Last year, there was no technology in my classroom. The closest any kids came to a computer was one little boy I had take an online colour blindness test on the computer on my desk. Pretty sad considering my self-professed love of technology, but quite simply, I couldn't figure out how to integrate technology into my early childhood classes with just one computer in the room. And honestly, even if I had a couple extra machines, would I have done anything besides load some games? I doubt it.
This class-- the readings, the discussions, and best of all, the blogs-- has inspired me to change all that. I've got an old laptop that will be living in my classroom and it will be our gateway to web 2.0. I'm going to convince our tech guy to let my classroom be the home base for the digital projector, because I'm going to use it... a lot! Here's what I've got planned so far:
-a "what did we do today?" blog composed by students at the end of each day
-videos to go with each letter/sound we learn, similar to this great teacher tube video
-an alphabet voicethread that I will create for students to comment on for each letter/sound
-a group project to create a counting video
-I will invest in a pair of kid's digital cameras to use as a journalism centre (pictures for our blog!)
-those pictures will go to our (password protected) classroom's Picassa account for parents to view and print
-each student will have a voicethread portfolio that will be continuously added to and parents will be able to view (Thanks for the inspiration, Val!)

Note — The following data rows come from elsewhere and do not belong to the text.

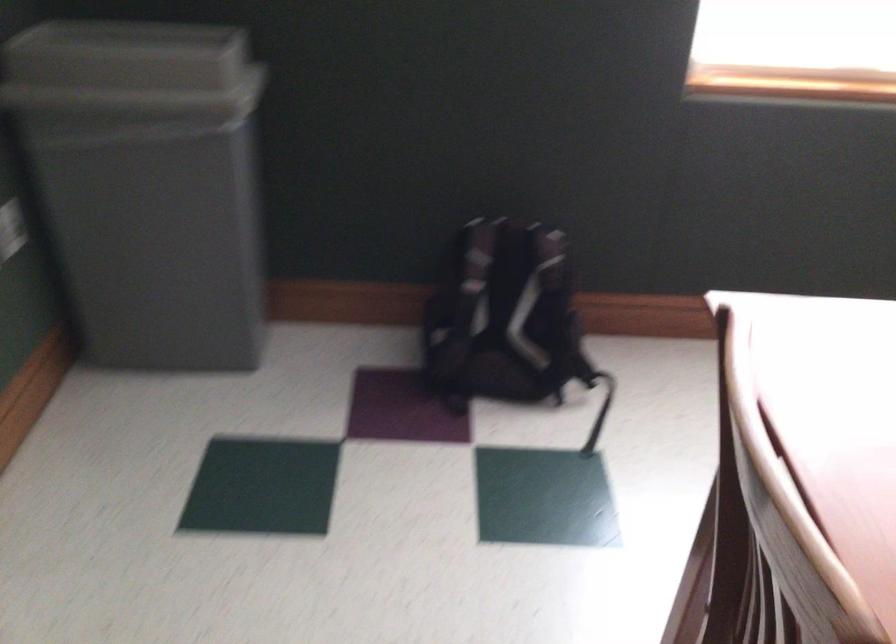
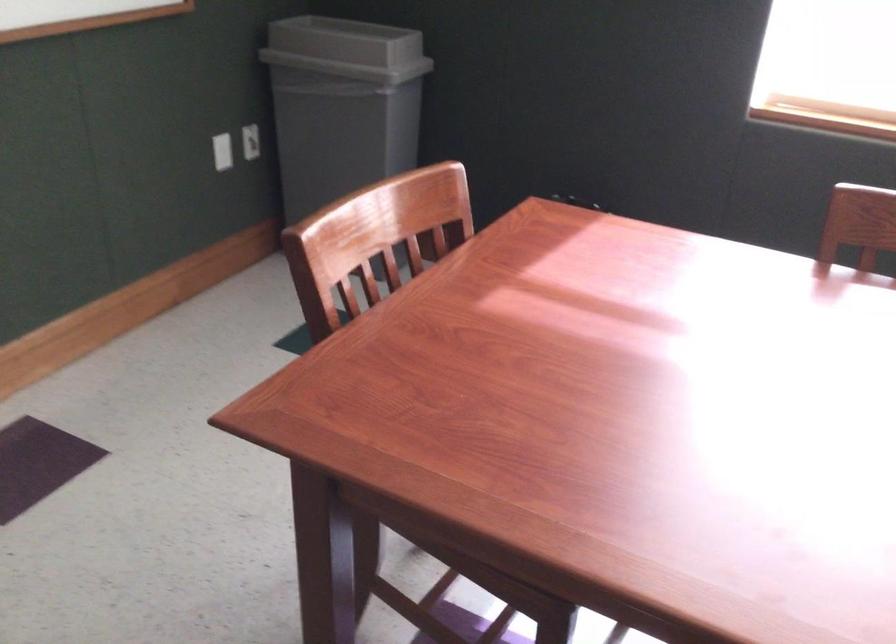
Which direction would the cameraman need to move to produce the second image?

The movement direction of the cameraman is right, backward.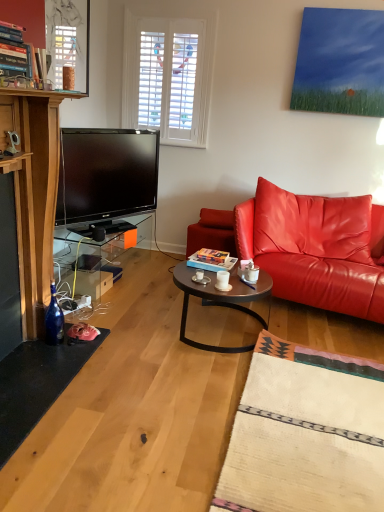
In order to face shiny leather couch at right, should I rotate leftwards or rightwards?

Turn right by 17.339 degrees to look at shiny leather couch at right.

What are the coordinates of `metallic round table at center` in the screenshot? It's located at (221, 301).

Identify the location of transparent glass table at lower left. (98, 254).

What is the approximate height of white ceramic mug at center?

It is 3.41 inches.

Identify the location of metallic glass window screen at upper left. (68, 41).

Which object is closer to the camera, metallic glass window screen at upper left or transparent glass table at lower left?

metallic glass window screen at upper left.

Could you tell me if metallic glass window screen at upper left is facing transparent glass table at lower left?

No, metallic glass window screen at upper left is not aimed at transparent glass table at lower left.

Looking at their sizes, would you say metallic glass window screen at upper left is wider or thinner than transparent glass table at lower left?

Clearly, metallic glass window screen at upper left has less width compared to transparent glass table at lower left.

Is transparent glass table at lower left inside or outside of white ceramic mug at center?

transparent glass table at lower left is located beyond the bounds of white ceramic mug at center.

Can you confirm if transparent glass table at lower left is positioned to the right of white ceramic mug at center?

No.

Looking at this image, is transparent glass table at lower left oriented away from white ceramic mug at center?

That's not correct — transparent glass table at lower left is not looking away from white ceramic mug at center.

Which is closer, (84, 236) or (228, 284)?

The point (228, 284) is in front.

In terms of width, does metallic round table at center look wider or thinner when compared to shiny leather couch at right?

Clearly, metallic round table at center has less width compared to shiny leather couch at right.

From the picture: From a real-world perspective, is metallic round table at center beneath shiny leather couch at right?

Yes.

Would you say metallic round table at center is a long distance from shiny leather couch at right?

metallic round table at center is actually quite close to shiny leather couch at right.

Does metallic round table at center have a lesser height compared to shiny leather couch at right?

Correct, metallic round table at center is not as tall as shiny leather couch at right.

Based on the photo, considering the sizes of objects blue glass bottle at lower left and metallic glass window screen at upper left in the image provided, who is thinner, blue glass bottle at lower left or metallic glass window screen at upper left?

Thinner between the two is metallic glass window screen at upper left.

Does point (54, 343) appear closer or farther from the camera than point (51, 21)?

Point (54, 343) is positioned closer to the camera compared to point (51, 21).

How far apart are blue glass bottle at lower left and metallic glass window screen at upper left?

The distance of blue glass bottle at lower left from metallic glass window screen at upper left is 1.88 meters.

Who is smaller, metallic round table at center or white ceramic mug at center?

Smaller between the two is white ceramic mug at center.

Does metallic round table at center touch white ceramic mug at center?

No, metallic round table at center is not with white ceramic mug at center.

Is metallic round table at center facing towards white ceramic mug at center?

No, metallic round table at center is not facing towards white ceramic mug at center.

Considering their positions, is shiny leather couch at right located in front of or behind transparent glass table at lower left?

shiny leather couch at right is positioned closer to the viewer than transparent glass table at lower left.

From a real-world perspective, who is located lower, shiny leather couch at right or transparent glass table at lower left?

transparent glass table at lower left is physically lower.

The height and width of the screenshot is (512, 384). What are the coordinates of `studio couch lying in front of the transparent glass table at lower left` in the screenshot? It's located at (306, 249).

From the image's perspective, is shiny leather couch at right over transparent glass table at lower left?

Correct, shiny leather couch at right appears higher than transparent glass table at lower left in the image.

From the image's perspective, is white ceramic mug at center on transparent glass table at lower left?

Incorrect, from the image's perspective, white ceramic mug at center is lower than transparent glass table at lower left.

From a real-world perspective, who is located higher, white ceramic mug at center or transparent glass table at lower left?

white ceramic mug at center is physically above.

Between white ceramic mug at center and transparent glass table at lower left, which one appears on the right side from the viewer's perspective?

Positioned to the right is white ceramic mug at center.

Which of these two, white ceramic mug at center or transparent glass table at lower left, is smaller?

white ceramic mug at center.

There is a transparent glass table at lower left. In order to click on window screen above it (from a real-world perspective) in this screenshot , I will do `click(68, 41)`.

Find the location of a particular element. This screenshot has width=384, height=512. table behind the white ceramic mug at center is located at coordinates (98, 254).

Estimate the real-world distances between objects in this image. Which object is further from shiny leather couch at right, metallic glass window screen at upper left or white ceramic mug at center?

metallic glass window screen at upper left is further to shiny leather couch at right.

From the image, which object appears to be farther from metallic glass window screen at upper left, transparent glass table at lower left or blue glass bottle at lower left?

blue glass bottle at lower left.

When comparing their distances from shiny leather couch at right, does white ceramic mug at center or metallic glass window screen at upper left seem further?

metallic glass window screen at upper left.

Looking at the image, which one is located further to shiny leather couch at right, metallic glass window screen at upper left or transparent glass table at lower left?

The object further to shiny leather couch at right is metallic glass window screen at upper left.

Considering their positions, is blue glass bottle at lower left positioned further to white ceramic mug at center than shiny leather couch at right?

blue glass bottle at lower left is positioned further to the anchor white ceramic mug at center.

Estimate the real-world distances between objects in this image. Which object is further from metallic glass window screen at upper left, metallic round table at center or transparent glass table at lower left?

metallic round table at center is further to metallic glass window screen at upper left.

When comparing their distances from white ceramic mug at center, does metallic glass window screen at upper left or blue glass bottle at lower left seem further?

Among the two, metallic glass window screen at upper left is located further to white ceramic mug at center.

From the image, which object appears to be nearer to metallic glass window screen at upper left, metallic round table at center or white ceramic mug at center?

Among the two, metallic round table at center is located nearer to metallic glass window screen at upper left.

Identify the location of coffee cup that lies between metallic glass window screen at upper left and blue glass bottle at lower left from top to bottom. This screenshot has width=384, height=512. (222, 281).

Identify the location of coffee cup between blue glass bottle at lower left and shiny leather couch at right in the horizontal direction. This screenshot has height=512, width=384. (222, 281).

You are a GUI agent. You are given a task and a screenshot of the screen. Output one action in this format:
    pyautogui.click(x=<x>, y=<y>)
    Task: Click on the table between metallic glass window screen at upper left and metallic round table at center in the vertical direction
    The width and height of the screenshot is (384, 512).
    Given the screenshot: What is the action you would take?
    pyautogui.click(x=98, y=254)

Locate an element on the screen. The width and height of the screenshot is (384, 512). coffee cup between metallic glass window screen at upper left and metallic round table at center in the vertical direction is located at coordinates (222, 281).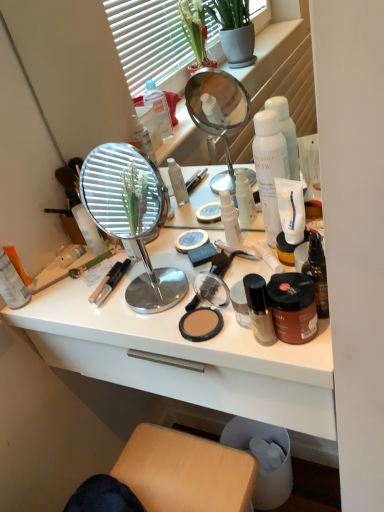
Locate an element on the screen. The width and height of the screenshot is (384, 512). unoccupied region to the right of matte black brush at lower left is located at coordinates (137, 262).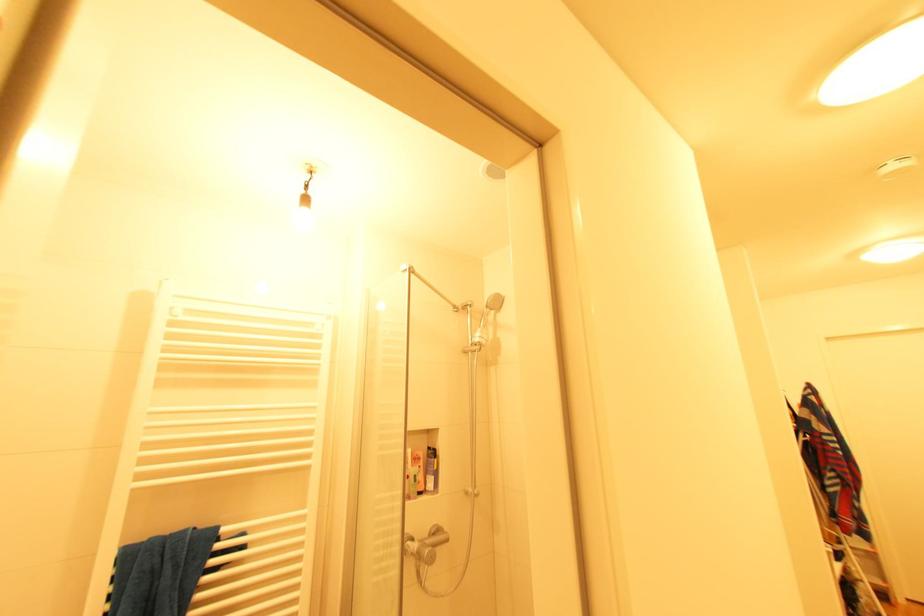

I'm excited. This course has made technology seem, well, within reach. While I had a working knowledge of most of the web 2.0 tools we looked at coming into the course, I didn't have an appreciation for how flexible and powerful they could be. Blogs were just an annoyance, now they are a way to reflect on my learning and listen to what others are learning. Photo sharing was just for baby pictures, now it's for teacher-parent communication. Video sharing was a way to waste a few hours fooling around, now it's a way to learn about other cultures and showcase student learning. Wikis were for school calendars, now they are for everything!
Several times during this course, I found myself saying "how did I not know about this?"
The most important thing I have learnt in the past three months is that it is very easy to not keep up with what is happening with technology, and more specifically, technology in schools. There are always new ideas, new possibilities, and new tools being developed, and if you keep your head down to long, you are going to miss them. While I've always proudly considered myself to be a lifelong learner, I realize now that that doesn't mean just going to conferences and taking courses. It means keeping up all the time and being willing to take chances with new ideas. For all my time constraints and whining about reading blogs, I'm going to try to keep up with a few. I've subscribed to Wesley Fryer's podcast as well as David Warlick's. And I really am going to make an effort to spread the tech gospel: take my last post about PD, and change each 'would' to 'will.' I'm pretty nervous about it, but if I don't take the chance, who will?
At the start of this course, I was scared. Sure, I knew a bit about the tools we would be looking at, and reading articles about technology in schools was right up my alley, but having to explore a new technology in depth just about each week on top of readings and discussions was overwhelming. I reacted predictably, by being primarily an observer rather than an active participant. I regret that, but then that's the story of my school life. That said, this blog has given me much more confidence to share my thoughts with colleagues. Yes, it's an assignment, but making it available to others in this class, and the world, has encouraged me to think and work harder. Which is exactly why the tools of the read/write web are so powerful for teachers.
If I worked harder, if I thought more critically, then yes, I believe these tools can transform how our students feel about learning. Next September, I get to set that transformation in motion. Excited? You bet!